What is an ‘endurance athlete’? What do they endure? What do they need?
Long lasting legs for long lasting distances. High ambition and deep determination for high altitudes and deep descents?
They need to be different, to have different definitions of ‘achievable’ and ‘possible’ and ‘in reach’ to us mere mortals. They maybe need a healthy dose of madness too.
Life is a constant assessment of what we can and can’t do. Life itself depends on our ability to judge whether we can cross the road before that huge juggernaut roars by or stroke that dog without it biting our hand off. We attain that judgment through experience. Experience prepares us for the next choice. We quite literally learn from experience. We develop an in-built resistance to risk through the guidance of our parents and teachers. Human nature and self preservation instincts usually counsel us against sitting on balcony railings on the 23rd floor with our legs dangling over. Endurance athletes tend not to do that either. They are not quite that mad.
Endurance athletes like to push themselves but not over the edge. They like to test their bodies and souls but the good ones only take on what they have trained and prepared for. They assume their title through hours of sweat and toil, hours of battling against their bodies’ guilty pleasures and hours of commitment to their sport. We cannot necessarily match their feats but we can be inspired, pushed and motivated by these champions. It was uplifting to be in their company last weekend, to share their passion for competition and their love of challenge.
Cortina Skyrace saw us cover 21k and climb 1000ft up and around the Dolomites. We were members of a 350-strong club, all hungry for the endorphins and adrenaline that flow freely during such an experience. Em and I were by no means the strongest or the fittest but when we stood on that start line, we were welcomed into a community of totally like-minded competitors. We were not in it together for the same times or targets but we were all in the field for the same reasons.
When we hiked the Canyon, we hiked it alone. We did it purely for our own satisfaction and during those 7 hours on the trail no one else really mattered. This was different, this was like being part of a team and we couldn’t help but care about and be inspired by every other individual that turned up ready to race.
The countdown quickened the pulse and before we knew it we were on the way. As with all things in life, there are good days and there are bad days. It’s definitely like that with races. Unfortunately, H suffered a bad race from almost the first stride. But as we’ve said before the mental battle is as important as the physical one. On this given day, on this particular mountain, H would be relying on brain power (and the occasional butt push from E) to keep one foot striding out in front of the other. Luckily, E felt strong and this kept TTH together even when the climb became steep and H became weary and worried.
As the miles decreased, so the gradient increased but when in the company of so many with the same attitude, each individual supports those around them so that the group can stay positive. It’s a difficult sense of security to find words to describe but we felt incredibly lucky to feel included in such an unforgettable communal experience.

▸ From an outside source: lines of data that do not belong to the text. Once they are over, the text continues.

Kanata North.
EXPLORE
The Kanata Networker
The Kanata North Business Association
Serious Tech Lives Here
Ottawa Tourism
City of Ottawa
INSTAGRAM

Even though we were more than happy to be sat in the middle pack we did think about those elite runners up ahead and their redefining of those phrases like ‘probably unachievable’, ‘possibly out of reach’ or ‘humanly impossible’ through their dedication to pushing back barriers. If they are indeed a little mad, there is a lot of method in their madness. They are not gamblers or daredevils, they plan detailed strategies and follow carefully mapped programmes to establish their ability to lead the way. They set the high bar that we look up to. We were proud to be treading in their footsteps.
From halfway, it was all downhill and that was particularly welcome news for H. Gravity is a great thing when you are on the way down. We ran a comparatively comfortable second half, cheered on by the locals and driven on by those in the race bibs around us. Before we knew it, we hit the 15k water stop and knew there was just a short distance to the line and another tick alongside another challenge. H even began to enjoy it. The scenery was like nothing we ever imagined and, even though we had to watch our step on the uneven paths, we couldn’t help but gaze at the gorgeous vista as we paced through fields and besides a stream. The tight joints eased and the pounding hearts quietened as we drew closer to the town of Cortina. The last 2km felt decidedly strong as we found more even ground and firm concrete paths that led us speedily to the applause on the finishing line (and a large pizza and an ice cold beer). All distant memories of struggle and all those shots of pain soon disappeared as we ran into the embraces of the North Face team, buzzing with pride in ourselves and for every single runner in the race.
The town lit up and all of those heady feelings we experienced back on the start line took over once more. We were thrilled to have been given the rare opportunity not only to run our first mountain race, but also to have been accepted into a community that understands and embraces challenge. The leaders of this community show the rest of us the way to make the impossible possible, the unachievable achievable and to touch the out of reach. They may perform at a different level to TTH but we can share their sense of ambition and focus by being in their company. No sooner had we crossed the finish line than both E and H were sharing one thought… what’s next?